Sunak however was Truss’s main competitor for the leadership role. And after her 49-day reign, Sunak was eventually appointed as the Prime Minister.

The book from Riley-Smith makes a number of claims about the dying months of Johnson’s administration. He says Sunak asked MPs in the Treasury to back him in a future leadership race in February 2022, five months before Mr Johnson resigned and triggered a contest.

He also claims Johnson was urged to quit by a Downing Street insider friendly with Sunak. Sources are reported quoting the figure as saying “they’re going to get you” or “we’re going to get you”.

Sunak asked MPs in the Treasury to back him in a future leadership race in February 2022, five months before Mr Johnson resigned and triggered a contest.

The book also says Sunak did not speak to Johnson before he announced he was quitting the Cabinet. Although a spokesperson for Johnson told the PA News Agency he did “not recognise the account” of events.

Johnson resigned 48 hours after Javid and Sunak left their roles in the Cabinet.
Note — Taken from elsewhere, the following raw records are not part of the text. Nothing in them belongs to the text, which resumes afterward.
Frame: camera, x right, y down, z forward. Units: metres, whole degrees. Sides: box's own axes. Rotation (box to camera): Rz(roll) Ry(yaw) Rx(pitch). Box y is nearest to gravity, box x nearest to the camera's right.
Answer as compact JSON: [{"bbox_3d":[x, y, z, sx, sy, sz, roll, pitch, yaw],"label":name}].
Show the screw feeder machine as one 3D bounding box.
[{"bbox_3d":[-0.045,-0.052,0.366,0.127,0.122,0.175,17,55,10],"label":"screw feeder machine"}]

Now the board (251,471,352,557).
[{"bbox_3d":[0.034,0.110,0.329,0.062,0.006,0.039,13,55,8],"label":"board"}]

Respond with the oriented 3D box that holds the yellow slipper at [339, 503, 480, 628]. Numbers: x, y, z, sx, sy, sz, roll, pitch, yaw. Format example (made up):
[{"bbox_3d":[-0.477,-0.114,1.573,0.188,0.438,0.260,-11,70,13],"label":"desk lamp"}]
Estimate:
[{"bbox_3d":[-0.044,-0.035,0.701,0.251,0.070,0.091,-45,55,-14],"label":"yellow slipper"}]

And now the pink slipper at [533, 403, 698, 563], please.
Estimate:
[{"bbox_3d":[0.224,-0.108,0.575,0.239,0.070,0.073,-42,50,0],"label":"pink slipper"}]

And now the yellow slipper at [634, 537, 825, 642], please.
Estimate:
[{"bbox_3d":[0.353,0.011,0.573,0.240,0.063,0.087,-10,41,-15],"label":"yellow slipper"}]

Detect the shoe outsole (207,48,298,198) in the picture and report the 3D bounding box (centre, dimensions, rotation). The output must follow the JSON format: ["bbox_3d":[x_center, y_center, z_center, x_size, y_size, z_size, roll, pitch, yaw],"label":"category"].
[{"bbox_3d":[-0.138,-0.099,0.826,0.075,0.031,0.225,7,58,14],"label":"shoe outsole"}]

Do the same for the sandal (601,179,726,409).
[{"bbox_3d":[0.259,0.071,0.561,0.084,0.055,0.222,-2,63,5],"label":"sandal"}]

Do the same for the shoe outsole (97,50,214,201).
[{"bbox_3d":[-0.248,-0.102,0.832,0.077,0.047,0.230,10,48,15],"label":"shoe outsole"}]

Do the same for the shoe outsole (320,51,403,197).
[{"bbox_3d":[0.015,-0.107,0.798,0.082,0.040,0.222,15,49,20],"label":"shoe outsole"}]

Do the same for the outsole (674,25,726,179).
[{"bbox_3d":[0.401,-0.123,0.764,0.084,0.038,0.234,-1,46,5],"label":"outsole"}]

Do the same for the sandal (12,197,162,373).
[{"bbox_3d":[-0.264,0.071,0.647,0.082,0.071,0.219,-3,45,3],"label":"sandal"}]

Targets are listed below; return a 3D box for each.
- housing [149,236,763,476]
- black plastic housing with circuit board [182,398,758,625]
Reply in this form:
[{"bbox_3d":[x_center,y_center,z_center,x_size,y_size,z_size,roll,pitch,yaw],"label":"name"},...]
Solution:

His allies continue to blame the pair for his downfall, although many critics of Johnson say it was his own actions that led to him stepping down.
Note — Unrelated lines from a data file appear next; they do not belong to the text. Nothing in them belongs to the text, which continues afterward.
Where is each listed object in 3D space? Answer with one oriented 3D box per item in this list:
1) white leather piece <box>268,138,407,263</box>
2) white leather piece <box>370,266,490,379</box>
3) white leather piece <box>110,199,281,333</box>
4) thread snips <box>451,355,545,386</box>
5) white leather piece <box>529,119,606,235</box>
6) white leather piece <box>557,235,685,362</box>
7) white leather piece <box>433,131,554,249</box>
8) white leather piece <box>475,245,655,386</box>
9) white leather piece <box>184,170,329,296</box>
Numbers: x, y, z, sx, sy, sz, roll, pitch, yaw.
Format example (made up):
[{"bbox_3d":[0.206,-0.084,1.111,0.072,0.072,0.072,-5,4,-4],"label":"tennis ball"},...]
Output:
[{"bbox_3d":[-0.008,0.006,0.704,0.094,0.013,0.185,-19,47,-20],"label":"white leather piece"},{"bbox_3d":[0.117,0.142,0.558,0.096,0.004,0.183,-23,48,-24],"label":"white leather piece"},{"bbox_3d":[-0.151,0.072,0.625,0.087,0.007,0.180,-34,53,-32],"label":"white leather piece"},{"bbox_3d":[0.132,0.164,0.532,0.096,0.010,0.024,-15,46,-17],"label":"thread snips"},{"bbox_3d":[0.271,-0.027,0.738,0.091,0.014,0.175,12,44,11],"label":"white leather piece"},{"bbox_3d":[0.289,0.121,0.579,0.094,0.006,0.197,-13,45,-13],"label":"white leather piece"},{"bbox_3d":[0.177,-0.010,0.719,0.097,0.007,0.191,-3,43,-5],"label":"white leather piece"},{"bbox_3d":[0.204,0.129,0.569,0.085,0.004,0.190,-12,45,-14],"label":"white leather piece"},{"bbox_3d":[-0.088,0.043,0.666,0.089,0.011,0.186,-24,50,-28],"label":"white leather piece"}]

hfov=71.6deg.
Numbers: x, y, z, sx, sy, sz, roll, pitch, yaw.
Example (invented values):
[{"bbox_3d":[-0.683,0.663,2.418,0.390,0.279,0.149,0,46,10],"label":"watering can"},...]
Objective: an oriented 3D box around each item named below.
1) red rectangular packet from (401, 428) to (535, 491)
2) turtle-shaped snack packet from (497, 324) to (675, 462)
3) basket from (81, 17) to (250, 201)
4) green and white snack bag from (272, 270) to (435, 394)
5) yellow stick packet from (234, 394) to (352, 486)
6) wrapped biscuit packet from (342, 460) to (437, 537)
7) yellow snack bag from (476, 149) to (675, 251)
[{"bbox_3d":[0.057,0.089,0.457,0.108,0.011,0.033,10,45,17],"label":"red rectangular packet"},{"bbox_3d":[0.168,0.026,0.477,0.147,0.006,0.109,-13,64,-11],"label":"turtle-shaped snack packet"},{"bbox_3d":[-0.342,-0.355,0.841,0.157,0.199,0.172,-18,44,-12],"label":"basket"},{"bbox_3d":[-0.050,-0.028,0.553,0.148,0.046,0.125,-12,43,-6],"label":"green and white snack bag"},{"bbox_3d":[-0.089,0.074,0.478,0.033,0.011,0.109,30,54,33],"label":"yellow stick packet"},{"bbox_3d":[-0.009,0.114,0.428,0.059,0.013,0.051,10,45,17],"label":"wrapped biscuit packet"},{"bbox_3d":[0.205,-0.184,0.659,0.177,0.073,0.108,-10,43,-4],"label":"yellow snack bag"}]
As well as Siddiqui – who like Sunak has worked for Goldman Sachs and The Children’s Investment Fund Management – Sunak reportedly spoke to Lord Hague and Lord Finkelstein before leaving his job as Chancellor. Lord Hague, the former Tory leader, was the MP for Richmond directly before Sunak, while Lord Finkelstein sometimes attends his preparation sessions for Prime Minister’s Questions.

It is understood Sunak was warned resigning would be considered “politically naive” as it could have led to Johnson having to quit, as they were fined for being at the same event. He was also reportedly warned that being seen as a direct catalyst to ousting the PM would have hampered any future leadership bid.

A spokeswoman for News UK also declined to comment on the claims made in the book. Siddiqui also declined to comment when approached by the Telegraph.